Karsruhe suspend le plan de relance européen, l'UE en émoi
Le président allemand, Frank-Walter Steinmeier, ne peut pas ratifier pour l'instant le plan d'aide de l'UE. Ainsi en a décidé la Cour constitutionnelle allemande, suite à une demande expresse déposée par un groupe mené par l'ex-chef de file de l'AfD, Bernd Lucke. Celui-ci estime contraire à la loi que l'Allemagne contracte des dettes au niveau européen. Les journalistes européens s'inquiètent d'un recours qui pourrait avoir selon eux un impact funeste.
La Cour ne fait que son travail
Personne ne devrait s'étonner du fait que les juges allemands veuillent procéder à un contrôle préalable, juge l'ex-banquier Jean-Michel Naulot dans Le Figaro :
«Ce traitement comptable ignore un pilier du Traité de l'Union européenne, l'article 5, qui énonce qu'une compétence non attribuée, en l'occurrence le recours à l'emprunt, n'existe pas. Il contourne les deux articles qui interdisent explicitement le recours à l'emprunt (articles 310 et 311 du Traité de fonctionnement de l'Union européenne). Faut-il s'étonner que la Cour constitutionnelle allemande suspende la ratification de l'accord européen en attendant de l'examiner de manière approfondie ? Elle fait son travail. ... le plan de relance européen est une nouvelle illustration du déficit démocratique de l'Union européenne.»
Des conséquences difficiles à évaluer
L'enjeu de la décision de Karlsruhe dépasse le cadre du simple contretemps, juge le chroniqueur Ovidiu Nahoi sur l'antenne roumaine de RFI :
«Dans le meilleur des cas, la Cour confirmera la validité du plan de relance, même si l'on ignore quand elle rendra sa décision. L'attente pourrait par ailleurs se prolonger si les juges allemands demandaient l'avis de la CJUE, ce qui serait susceptible de retarder de quelques mois de plus l'entrée en vigueur de ce plan tant attendu. Bien sûr, on ne peut pas non plus exclure un verdict qui annule tout le programme d'aide, ce qui aurait des conséquences difficiles à évaluer.»
Les eurosceptiques disposent d'un inépuisable arsenal
Il est révoltant de constater ce que les groupes populistes sont prêts à faire, déplore Contributors :
«Espérons que cette initiative ne fasse pas d'émules dans d'autres pays. ... L'arsenal dont disposent les partis eurosceptiques est inquiétant et ils ne reculent devant aucun recours pour freiner l'UE. Ils en avaient déjà fourni la preuve pendant la pandémie de coronavirus, avec la propagation de fake news et de désinformation, et voici qu'ils remontent à la charge avec des messages populistes d'une portée telle qu'ils ralentissent l'entrée en vigueur du plan de relance de l'UE.»
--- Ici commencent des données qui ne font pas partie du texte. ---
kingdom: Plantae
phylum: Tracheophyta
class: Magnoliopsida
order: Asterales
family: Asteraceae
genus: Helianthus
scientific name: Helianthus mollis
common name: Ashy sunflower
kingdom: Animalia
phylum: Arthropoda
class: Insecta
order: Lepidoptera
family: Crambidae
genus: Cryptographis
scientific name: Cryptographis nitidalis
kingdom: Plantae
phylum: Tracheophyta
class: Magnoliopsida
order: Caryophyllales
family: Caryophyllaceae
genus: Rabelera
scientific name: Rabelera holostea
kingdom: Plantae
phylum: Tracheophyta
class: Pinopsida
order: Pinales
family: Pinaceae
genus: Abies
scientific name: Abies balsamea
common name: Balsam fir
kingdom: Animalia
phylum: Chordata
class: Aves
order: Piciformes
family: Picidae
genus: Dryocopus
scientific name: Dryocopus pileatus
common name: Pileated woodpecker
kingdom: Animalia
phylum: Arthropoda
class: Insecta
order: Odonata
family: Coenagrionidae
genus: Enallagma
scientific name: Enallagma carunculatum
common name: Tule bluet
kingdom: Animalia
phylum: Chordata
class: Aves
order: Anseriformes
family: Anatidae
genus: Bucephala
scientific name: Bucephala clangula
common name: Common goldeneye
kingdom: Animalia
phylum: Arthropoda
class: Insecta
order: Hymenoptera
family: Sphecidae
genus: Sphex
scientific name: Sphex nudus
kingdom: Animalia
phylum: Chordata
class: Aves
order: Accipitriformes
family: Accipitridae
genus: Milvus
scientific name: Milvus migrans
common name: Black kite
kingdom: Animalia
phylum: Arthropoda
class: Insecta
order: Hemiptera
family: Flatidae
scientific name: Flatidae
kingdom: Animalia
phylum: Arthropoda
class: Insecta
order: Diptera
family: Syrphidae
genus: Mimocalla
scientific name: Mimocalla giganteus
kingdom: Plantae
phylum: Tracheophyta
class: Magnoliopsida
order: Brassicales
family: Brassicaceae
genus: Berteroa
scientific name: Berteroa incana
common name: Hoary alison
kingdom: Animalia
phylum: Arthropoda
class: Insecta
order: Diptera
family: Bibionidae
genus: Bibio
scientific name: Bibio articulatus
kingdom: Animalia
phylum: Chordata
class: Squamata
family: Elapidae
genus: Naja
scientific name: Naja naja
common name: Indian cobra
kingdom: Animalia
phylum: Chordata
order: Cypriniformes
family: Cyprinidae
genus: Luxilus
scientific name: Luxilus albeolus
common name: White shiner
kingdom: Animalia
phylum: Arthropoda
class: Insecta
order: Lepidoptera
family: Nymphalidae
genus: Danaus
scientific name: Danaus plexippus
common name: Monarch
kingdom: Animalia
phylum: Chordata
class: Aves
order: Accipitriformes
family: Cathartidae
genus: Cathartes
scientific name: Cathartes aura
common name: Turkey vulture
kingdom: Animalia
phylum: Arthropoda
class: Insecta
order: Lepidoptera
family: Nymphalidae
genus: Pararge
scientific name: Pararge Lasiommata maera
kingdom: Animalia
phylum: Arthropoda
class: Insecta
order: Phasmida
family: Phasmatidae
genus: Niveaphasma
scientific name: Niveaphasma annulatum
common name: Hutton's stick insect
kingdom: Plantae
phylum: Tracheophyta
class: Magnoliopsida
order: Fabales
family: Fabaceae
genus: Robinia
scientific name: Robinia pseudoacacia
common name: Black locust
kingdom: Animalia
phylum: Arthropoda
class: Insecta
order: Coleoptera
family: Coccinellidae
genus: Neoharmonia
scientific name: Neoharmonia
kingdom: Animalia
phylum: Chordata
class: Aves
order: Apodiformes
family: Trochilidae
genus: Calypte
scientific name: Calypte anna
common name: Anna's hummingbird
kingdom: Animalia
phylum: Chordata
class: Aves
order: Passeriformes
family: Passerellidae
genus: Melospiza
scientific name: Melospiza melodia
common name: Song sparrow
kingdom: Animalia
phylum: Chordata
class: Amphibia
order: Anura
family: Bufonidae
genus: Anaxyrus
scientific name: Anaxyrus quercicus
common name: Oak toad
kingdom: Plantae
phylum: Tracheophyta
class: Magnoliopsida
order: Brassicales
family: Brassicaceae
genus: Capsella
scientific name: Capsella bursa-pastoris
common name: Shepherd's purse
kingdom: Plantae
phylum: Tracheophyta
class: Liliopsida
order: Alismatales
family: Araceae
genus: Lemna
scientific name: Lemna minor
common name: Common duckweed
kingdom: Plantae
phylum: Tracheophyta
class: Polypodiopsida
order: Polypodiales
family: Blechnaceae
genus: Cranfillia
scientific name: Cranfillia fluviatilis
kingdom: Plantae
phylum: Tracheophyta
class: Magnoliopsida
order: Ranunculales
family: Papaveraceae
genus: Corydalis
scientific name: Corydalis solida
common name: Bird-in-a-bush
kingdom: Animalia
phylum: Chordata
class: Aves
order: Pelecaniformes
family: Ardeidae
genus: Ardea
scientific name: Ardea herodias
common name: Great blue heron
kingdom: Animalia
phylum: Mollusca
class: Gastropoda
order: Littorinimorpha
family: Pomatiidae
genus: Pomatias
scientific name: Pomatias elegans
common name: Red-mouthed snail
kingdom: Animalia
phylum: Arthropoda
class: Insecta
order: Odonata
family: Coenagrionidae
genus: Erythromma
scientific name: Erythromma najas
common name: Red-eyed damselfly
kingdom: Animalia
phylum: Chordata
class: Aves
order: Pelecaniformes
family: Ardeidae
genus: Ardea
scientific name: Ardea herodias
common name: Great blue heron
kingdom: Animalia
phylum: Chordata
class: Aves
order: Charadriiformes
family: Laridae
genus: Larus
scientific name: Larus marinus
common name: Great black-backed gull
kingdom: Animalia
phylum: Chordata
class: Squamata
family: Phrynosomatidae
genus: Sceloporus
La Cour constitutionnelle allemande a besoin de nouveaux juges
Financial Times condamne la conception du droit dépassée des juges constitutionnels :
«Ces vingt dernières années, la Cour de Karlsruhe a porté des jugements extrêmes sur le droit de vote et le principe de la souveraineté budgétaire nationale - deux fondements immuables de la Constitution allemande - alors qu'elle minimise d'autres éléments de la Constitution, permettant ainsi la délégation de pouvoirs à l'UE en vue de l'intégration européenne. La pensée doctrinaire de la Cour se démarque nettement de la pensée dominante en Europe. Il n'y a pas de solution facile au problème compte tenu de la difficulté à modifier la Loi fondamentale. L'espoir le plus prometteur est peut-être la relève de la Cour elle-même et la nomination de juges qui fassent une interprétation plus modérée de la Constitution et des moyens de la concilier avec les obligations de l'Allemagne envers l'UE.»